(Interrupting the story.)
I helped lead services tonight for the seventh time--so different from the sixth! It was fun. The church is enormous, but from up front everyone seems close by, not at all like when I sit in the congregation and look up at crowds ready to spill off the balcony or burst through the grand, domed ceiling. The perspective is different from the bima. The sanctuary appears smaller, condensed, like a big stone living room.
The mood was joyful and electric. People danced in the aisles and jumped up in their seats and clapped even after Lecha Dodi. I felt like all of me was singing, no parts left out, extraneous packages of worry and work stashed back home under the bed where they belong.
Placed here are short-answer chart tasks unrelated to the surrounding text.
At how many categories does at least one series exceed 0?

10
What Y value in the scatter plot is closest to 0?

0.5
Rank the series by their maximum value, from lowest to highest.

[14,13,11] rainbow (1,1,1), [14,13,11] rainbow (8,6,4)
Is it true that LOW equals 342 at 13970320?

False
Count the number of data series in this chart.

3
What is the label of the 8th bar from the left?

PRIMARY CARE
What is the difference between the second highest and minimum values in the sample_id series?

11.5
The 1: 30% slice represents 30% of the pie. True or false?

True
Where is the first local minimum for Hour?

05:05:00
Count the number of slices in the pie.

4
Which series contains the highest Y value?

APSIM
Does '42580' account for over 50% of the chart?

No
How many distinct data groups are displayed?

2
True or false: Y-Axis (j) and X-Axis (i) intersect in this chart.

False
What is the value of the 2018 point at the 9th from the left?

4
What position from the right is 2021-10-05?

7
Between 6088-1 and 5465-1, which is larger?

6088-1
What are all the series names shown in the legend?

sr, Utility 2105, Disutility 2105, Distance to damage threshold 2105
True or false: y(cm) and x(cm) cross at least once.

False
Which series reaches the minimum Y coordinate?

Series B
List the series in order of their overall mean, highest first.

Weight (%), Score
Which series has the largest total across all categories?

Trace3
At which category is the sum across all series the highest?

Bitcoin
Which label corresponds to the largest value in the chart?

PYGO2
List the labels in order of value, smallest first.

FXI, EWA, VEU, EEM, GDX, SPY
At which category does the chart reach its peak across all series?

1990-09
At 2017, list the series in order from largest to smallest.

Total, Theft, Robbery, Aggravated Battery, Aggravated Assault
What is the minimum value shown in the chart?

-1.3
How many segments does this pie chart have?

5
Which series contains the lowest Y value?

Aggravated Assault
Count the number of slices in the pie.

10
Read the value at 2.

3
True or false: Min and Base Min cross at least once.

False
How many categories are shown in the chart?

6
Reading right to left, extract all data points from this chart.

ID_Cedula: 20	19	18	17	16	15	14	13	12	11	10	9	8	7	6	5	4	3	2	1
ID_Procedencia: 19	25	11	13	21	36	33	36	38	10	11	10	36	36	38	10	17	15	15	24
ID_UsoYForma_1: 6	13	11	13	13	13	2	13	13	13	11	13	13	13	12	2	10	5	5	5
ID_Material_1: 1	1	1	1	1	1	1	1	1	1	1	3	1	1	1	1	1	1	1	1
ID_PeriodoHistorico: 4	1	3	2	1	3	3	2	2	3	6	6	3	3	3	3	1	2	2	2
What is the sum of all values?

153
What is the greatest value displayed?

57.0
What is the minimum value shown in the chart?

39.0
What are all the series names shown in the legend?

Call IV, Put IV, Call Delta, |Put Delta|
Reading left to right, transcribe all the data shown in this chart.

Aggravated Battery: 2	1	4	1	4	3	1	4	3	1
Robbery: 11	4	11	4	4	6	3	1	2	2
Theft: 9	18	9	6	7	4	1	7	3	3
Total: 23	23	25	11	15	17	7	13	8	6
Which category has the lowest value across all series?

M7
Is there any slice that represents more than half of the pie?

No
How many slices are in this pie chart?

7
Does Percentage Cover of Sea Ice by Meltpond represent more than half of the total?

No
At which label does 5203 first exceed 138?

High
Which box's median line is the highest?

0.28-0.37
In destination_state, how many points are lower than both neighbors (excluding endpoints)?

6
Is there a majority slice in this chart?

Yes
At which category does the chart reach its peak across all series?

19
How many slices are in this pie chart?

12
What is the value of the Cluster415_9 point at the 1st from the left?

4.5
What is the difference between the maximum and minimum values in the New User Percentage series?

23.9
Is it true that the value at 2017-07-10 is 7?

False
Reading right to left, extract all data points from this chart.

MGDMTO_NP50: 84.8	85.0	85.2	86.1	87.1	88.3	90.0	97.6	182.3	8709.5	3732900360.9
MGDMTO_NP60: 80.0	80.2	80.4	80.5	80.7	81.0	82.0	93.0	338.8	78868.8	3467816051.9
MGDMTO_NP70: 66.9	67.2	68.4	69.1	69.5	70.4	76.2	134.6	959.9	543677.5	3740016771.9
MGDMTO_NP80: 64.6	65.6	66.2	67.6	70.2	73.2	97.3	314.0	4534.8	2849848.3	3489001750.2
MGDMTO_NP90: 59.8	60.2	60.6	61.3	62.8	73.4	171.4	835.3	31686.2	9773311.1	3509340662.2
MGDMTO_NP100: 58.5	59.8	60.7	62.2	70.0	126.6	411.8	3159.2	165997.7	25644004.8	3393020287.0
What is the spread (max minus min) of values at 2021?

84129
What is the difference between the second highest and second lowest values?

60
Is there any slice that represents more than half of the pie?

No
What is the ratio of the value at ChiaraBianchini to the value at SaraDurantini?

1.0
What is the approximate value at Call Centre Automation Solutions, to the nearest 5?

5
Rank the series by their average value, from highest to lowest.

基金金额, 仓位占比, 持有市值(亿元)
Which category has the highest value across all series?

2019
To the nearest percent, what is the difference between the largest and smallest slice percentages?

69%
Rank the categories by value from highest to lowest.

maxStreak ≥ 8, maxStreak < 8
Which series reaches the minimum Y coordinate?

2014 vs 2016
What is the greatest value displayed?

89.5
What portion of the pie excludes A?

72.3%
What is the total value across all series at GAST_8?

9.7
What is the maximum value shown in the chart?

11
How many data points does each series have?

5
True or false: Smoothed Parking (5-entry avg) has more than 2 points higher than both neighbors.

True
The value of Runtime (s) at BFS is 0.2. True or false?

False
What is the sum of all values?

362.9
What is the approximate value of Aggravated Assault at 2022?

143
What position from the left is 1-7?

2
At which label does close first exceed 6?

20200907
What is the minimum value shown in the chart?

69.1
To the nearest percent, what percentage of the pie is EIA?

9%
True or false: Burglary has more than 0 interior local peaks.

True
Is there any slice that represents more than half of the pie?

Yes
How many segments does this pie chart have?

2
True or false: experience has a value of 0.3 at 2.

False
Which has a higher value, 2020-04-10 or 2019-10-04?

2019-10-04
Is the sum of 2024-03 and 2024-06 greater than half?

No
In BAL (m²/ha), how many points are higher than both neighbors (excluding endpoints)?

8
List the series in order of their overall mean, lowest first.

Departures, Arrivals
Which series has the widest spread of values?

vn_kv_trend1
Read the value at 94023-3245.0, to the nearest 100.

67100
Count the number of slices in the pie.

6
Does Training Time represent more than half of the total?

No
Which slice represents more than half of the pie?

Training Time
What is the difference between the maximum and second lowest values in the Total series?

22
Services at the synagogue sometimes feel a little more formal than at the church. The dancing is warmer and calmer. And even above the music and clapping, I swear you can hear a buzzing, rustling song from the Moorish ornamentation around the Ark, interlocked circles and angled terra cotta paths of red and gold and a kind of blue made from the color of darkest water and highest clouds that move back and forth from floor to ceiling like passengers on a glorious jeweled railroad. I become mesmerized by the sound of the walls, like I'm dug into soft sand on a perfect beach with waves teasing my ears. I want to listen and not move. Maybe, in a large space like the church where there's more room and a simpler achitectural canvas upon which to project a visceral response to prayer, it's easier to leave the embrace of the crowd and get up and dance.
I don't know. So far I'm more comfortable leading services at the church (probably because I've done it there six times already). Unlike some of my friends, I was never unnerved that we met in a church. Secular choirs in New York can only afford to perform in churches, so I've sung in dozens, maybe more, over the past 20 years. They feel like home. Synagogues are still a little foreign.